*Textauszug*.
Jahreskalender
Samstag
20. April
2024

Unser Millenium ist eigentlich nur eine Laune

von Andreas Pecht


Schon im frühen Ägypten galt die im Prinzip heute übliche Zeitrechnung nach Sonnenjahren. Als 525 ein Pabst die Jahreszählung nach Christi Geburt einführte, war der ägyptische Kalender bereits über zweieinhalbtausend Jahre alt.


Julius Caesar übertrug den ägyptischen Kalender aufs Römische Reich.

Vom Reiz der runden Zahl 2000 oder: Warum die Welt ebenso gut die Jahre 1421, 2753, 4040 oder 5760 feiern könnte

Mögen auch jene Recht haben, die den Beginn des neuen Jahrtausends auf den 1. Januar 2001 datieren, so ist alle Welt dennoch vom Millenniums-Sog erfasst: Groß gefeiert wird in der Nacht von 1999 auf 2000! Basta! Die Symbolik der runden Zahl fegt alle Bedenken beiseite. Und kaum einer schließt sich aus, mag seine eigene Kultur oder Religion auch noch so wenig mit der christlichen Zeitrechnung zu tun haben, Sie ist die allgemeine Leit-Zeit, spätestens seit der Entwicklung des Handels zum Welthandel, endgültig seit der globalen Computer-Vernetzung.

Noch beim vorangegangenen Jahrhundertwechsel war die Begeisterung für die runde Zahl eine hauptsächlich deutsche Erscheinung. Das Kaiserreich läutete am 1. Januar 1900 das 20. Jahrhundert ein, während etwa die gesamte englischsprachige Welt, Greenwich-korrekt, erst 12 Monate später die Korken knallen ließ. Jahrhundertwechsel scheinen in der Neuzeit weniger eine Frage des Kalenders, denn eine des Zeitgeistes zu sein.

*Eingabedatensätze*.
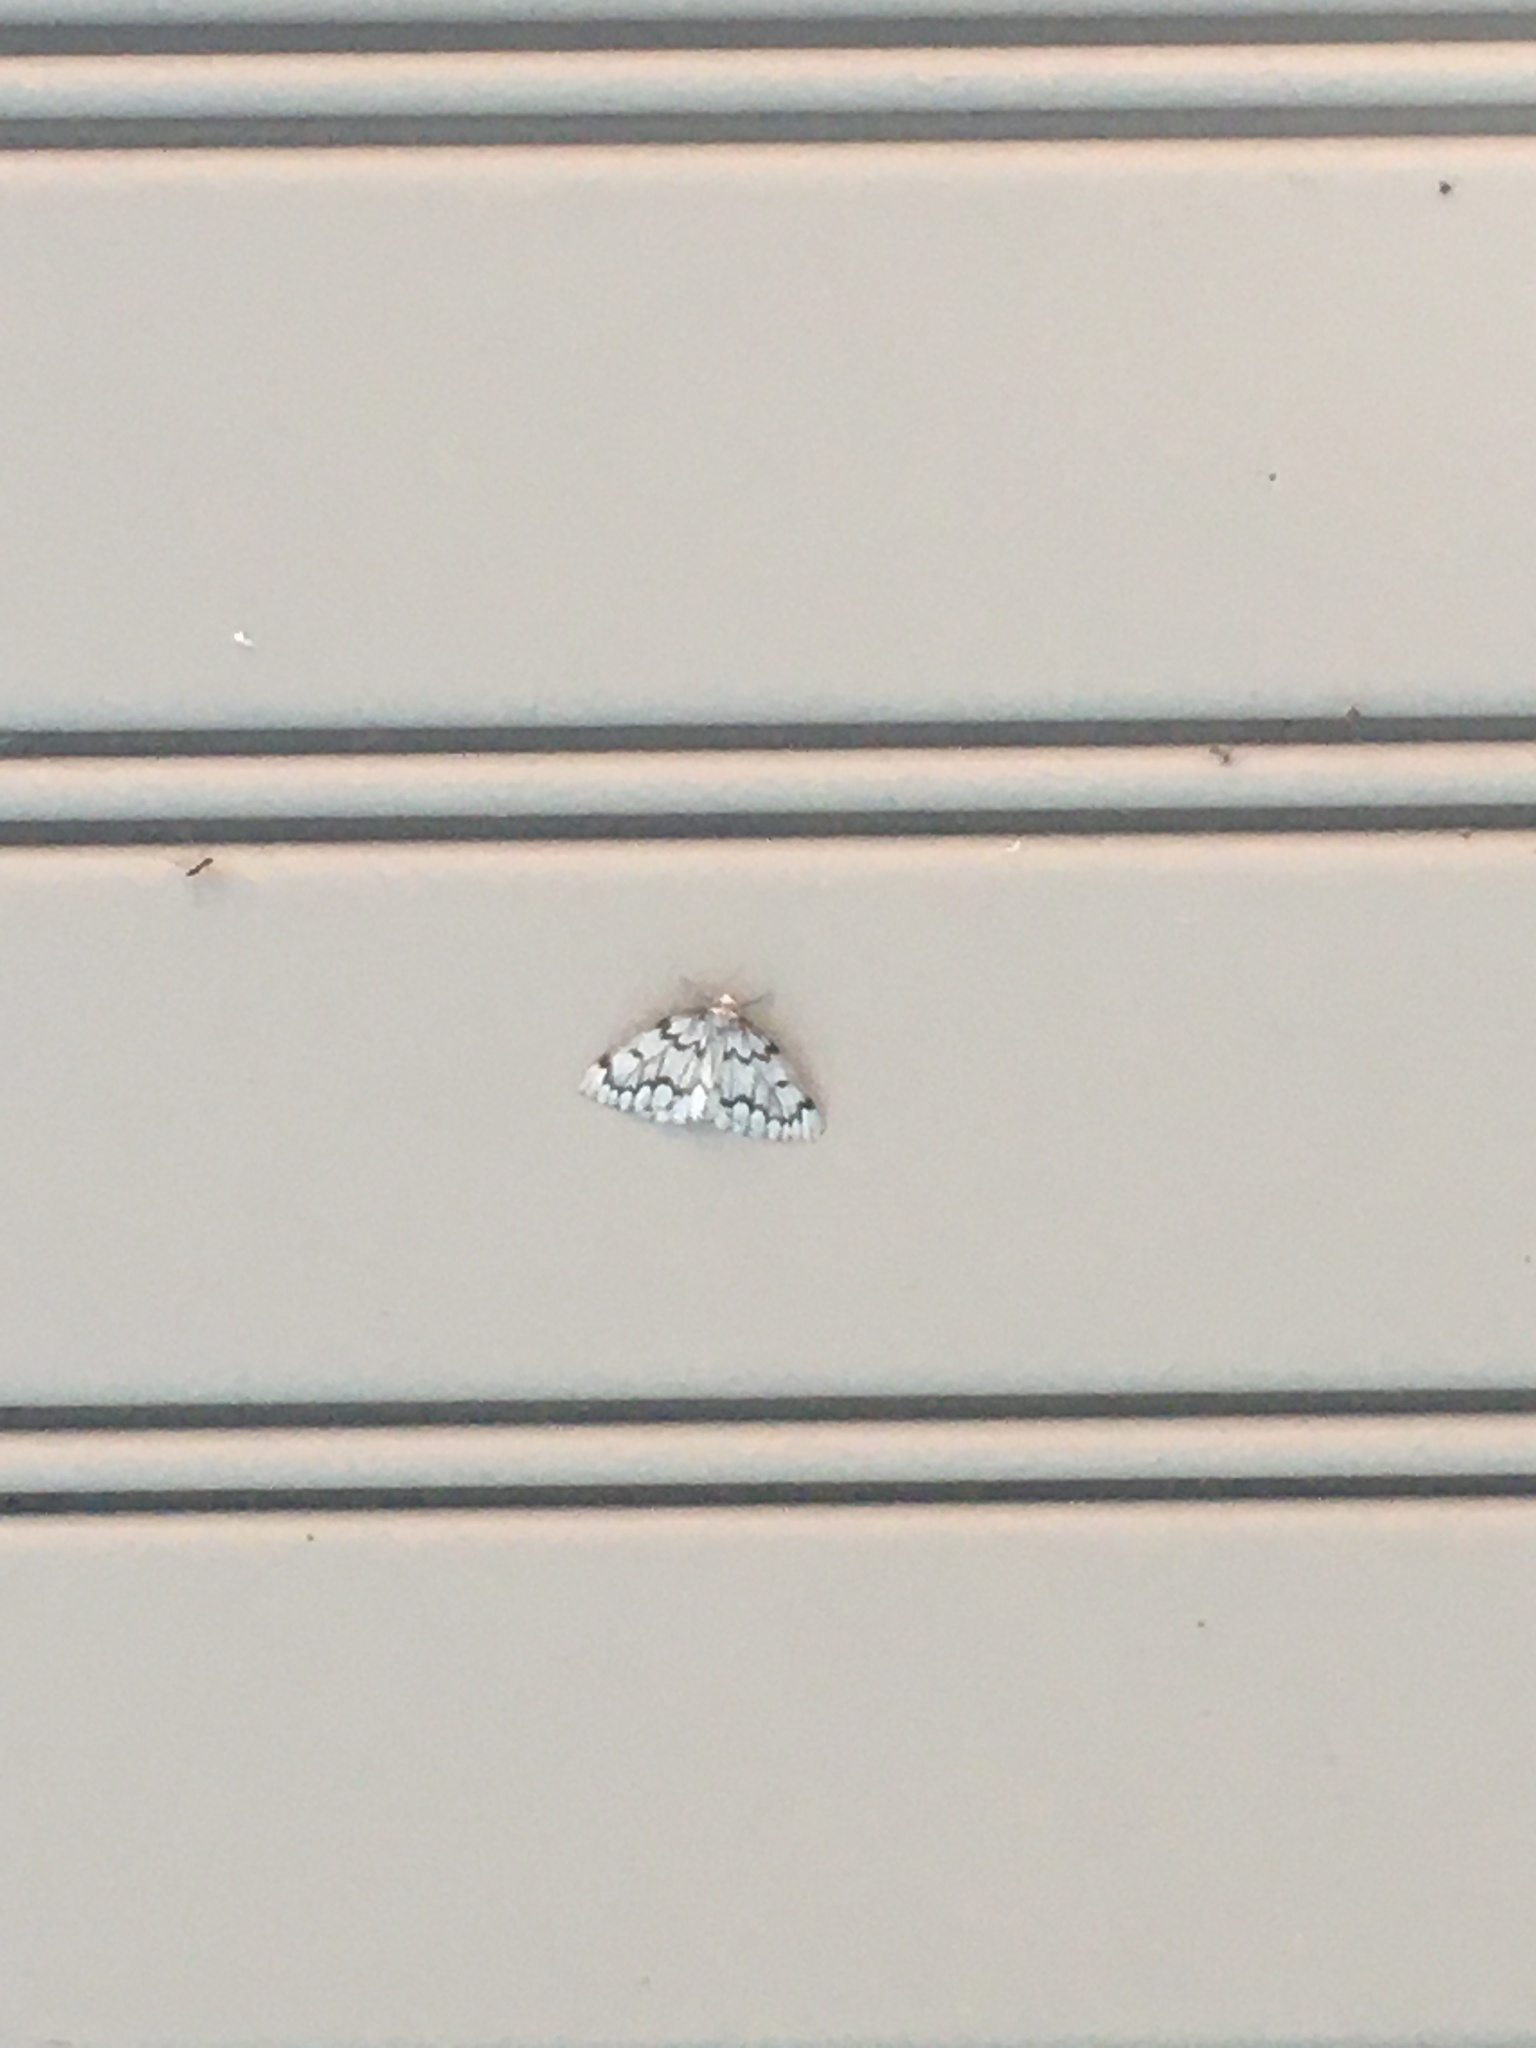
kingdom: Animalia
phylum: Arthropoda
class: Insecta
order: Lepidoptera
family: Geometridae
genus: Nepytia
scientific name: Nepytia canosaria
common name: False hemlock looper
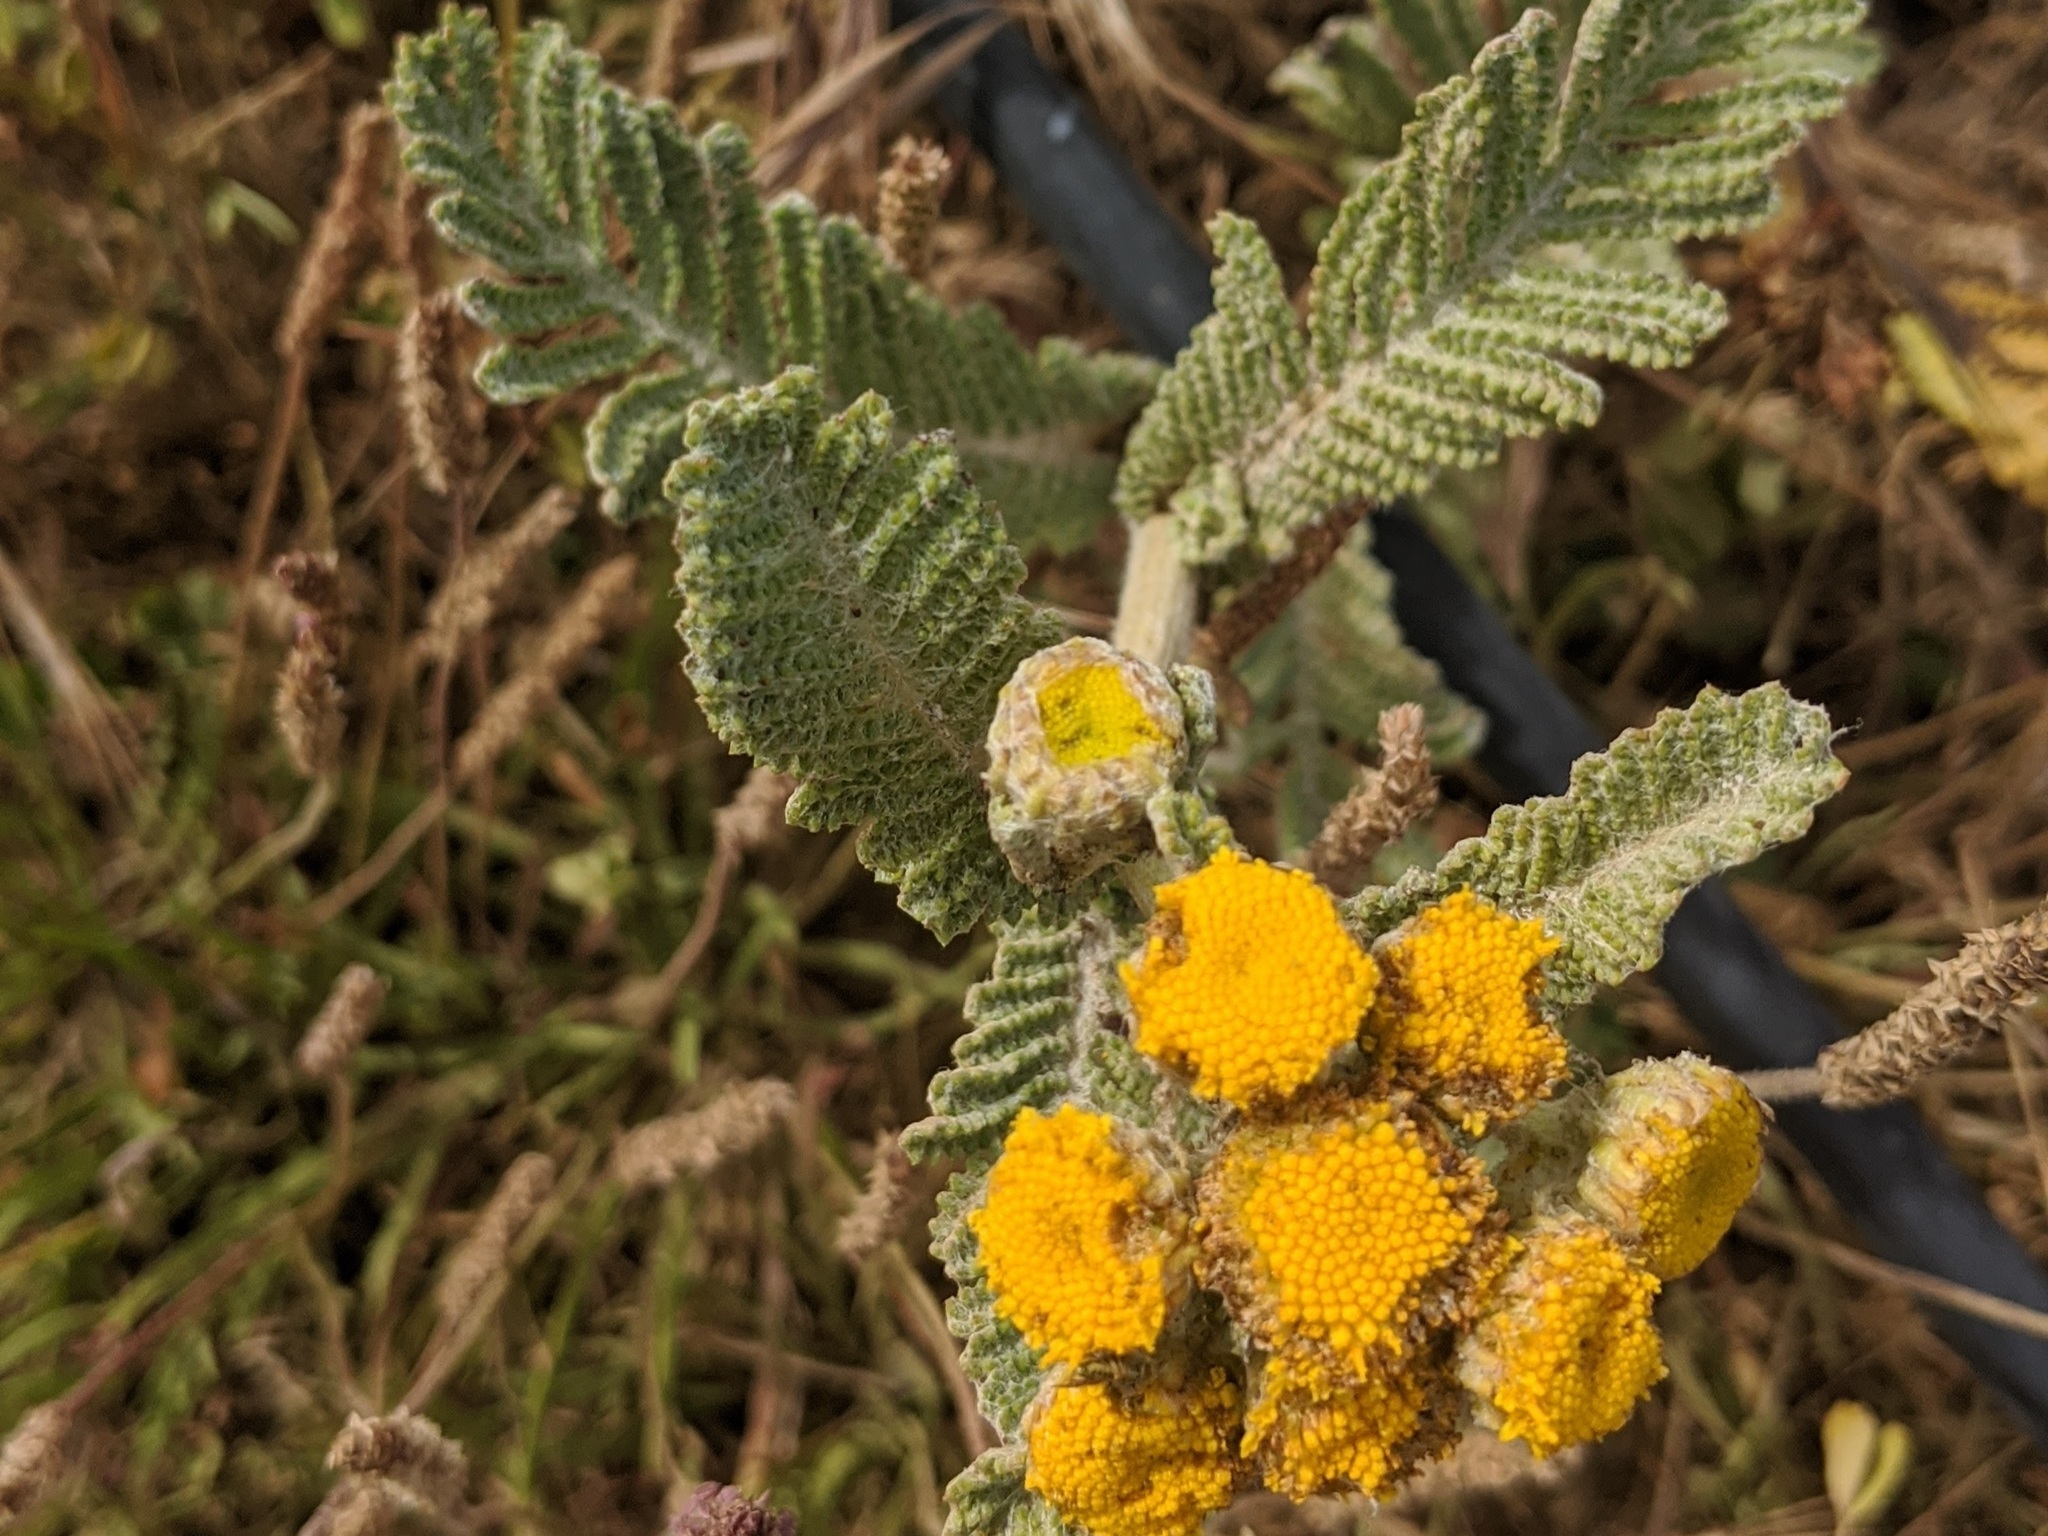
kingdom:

*Die Aufgaben*.
#1 Schreiben Sie aus den Datensätzen die Zeilen ab, beginnend mit der Zeile mit „class: Insecta“ und weiter bis zum Ende der Datensätze, beide Enden eingeschlossen. Lassen Sie bitte die Bilder in Ihrer Antwort weg.
#2 Führen Sie den Text über den Jahrtausendwechsel nach seinem letzten Satz weiter.
Der Text und die Datensätze haben nichts miteinander zu tun.

*Lösungen je Aufgabe*.
#1
class: Insecta
order: Lepidoptera
family: Geometridae
genus: Nepytia
scientific name: Nepytia canosaria
common name: False hemlock looper
kingdom:

#2
Ansonsten kümmert sich die Geschichte ohnehin nicht um

der Menschen Jahreszahlenspiele. Es mag den Untergangs- oder Aufbruchspropheten missfallen, aber es gibt keinen Zusammenhang zwischen runden Kalenderdaten und welthistorischen Umbrüchen. 1765 (Erfindung der Dampfmaschine), 1789 (Französische Revolution), 1848 (demokratische Revolution), 1917/19 (Ende des Feudalzeitalters), 1939, 1945, 1989 - unrunde Jahre allesamt, in denen historische Prozesse sich zu datierbaren Ereignissen von Weltbedeutung bündelten.

Schon der Ursprung unserer Zeitrechnung ist ein vages, wackeliges Ding. Zu Beginn des 6. Jahrhunderts nach Christus erhielt Exiguus den päpstlichen Auftrag, das Geburtsjahr Jesu zu ermitteln. Entsprechend der ihm zur Verfügung stehenden Quellen, ging er von Christi Geburt im 28. Regierungsjahr des Kaisers Augustus aus.

Nur vergaß der Mönch - so sehen es Historiker heute - dann bei seiner Rechnung, dass Augustus vier Jahre lang unter den Namen Octavianus geherrscht hatte. Ergo hätten wir das christliche Millennium eigentlich bereits 1996 feiern müssen.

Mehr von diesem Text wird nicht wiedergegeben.